Object presence change data:
--
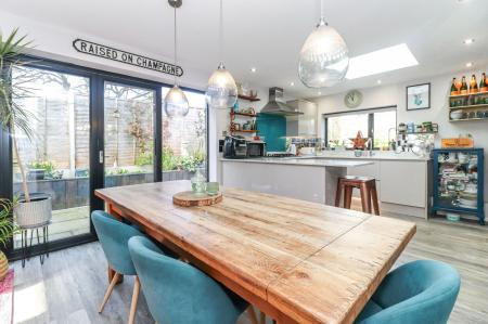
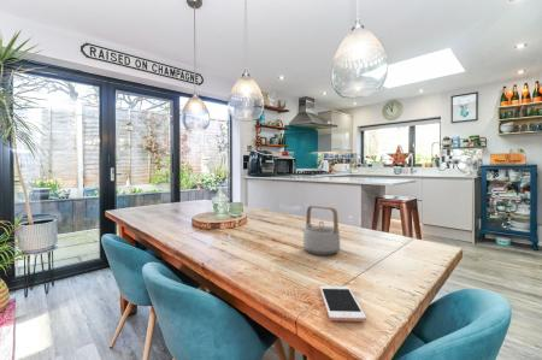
+ teapot [300,205,341,256]
+ cell phone [319,285,367,323]
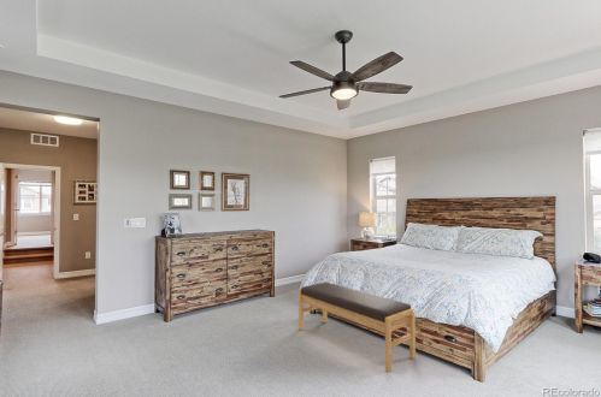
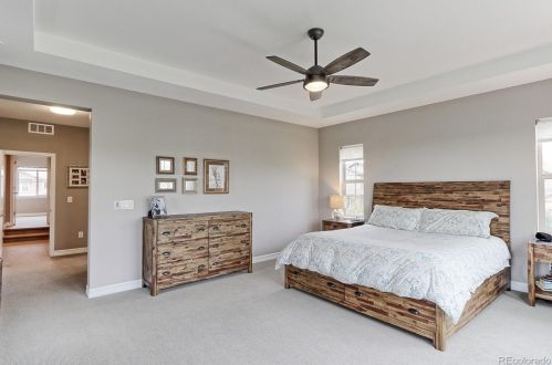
- bench [297,282,417,373]
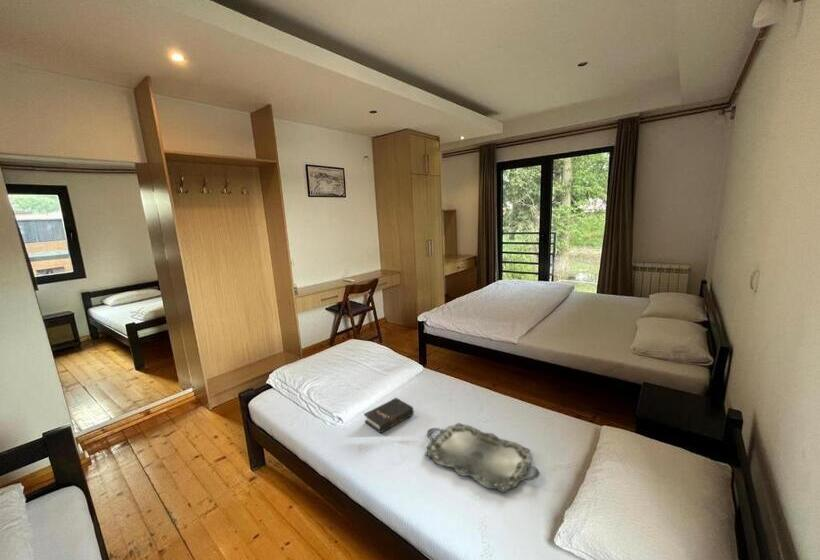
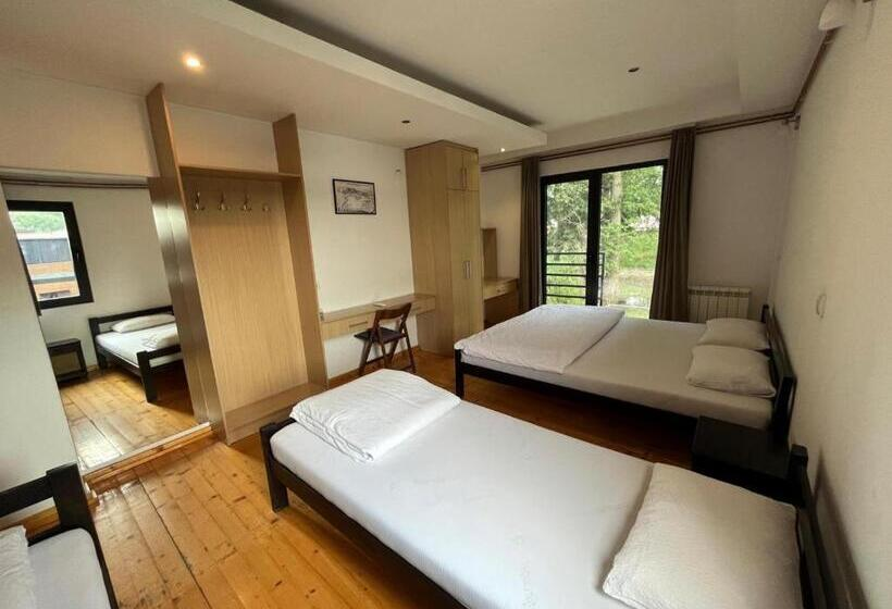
- hardback book [363,397,415,434]
- serving tray [424,422,541,494]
--
Task instructions:
Excluding all pictures, output exactly the lines from the line containing "cell phone [319,285,367,323]" through the last line of the entries above.

Answer for the task:
+ cell phone [319,285,367,323]
- bench [297,282,417,373]
- hardback book [363,397,415,434]
- serving tray [424,422,541,494]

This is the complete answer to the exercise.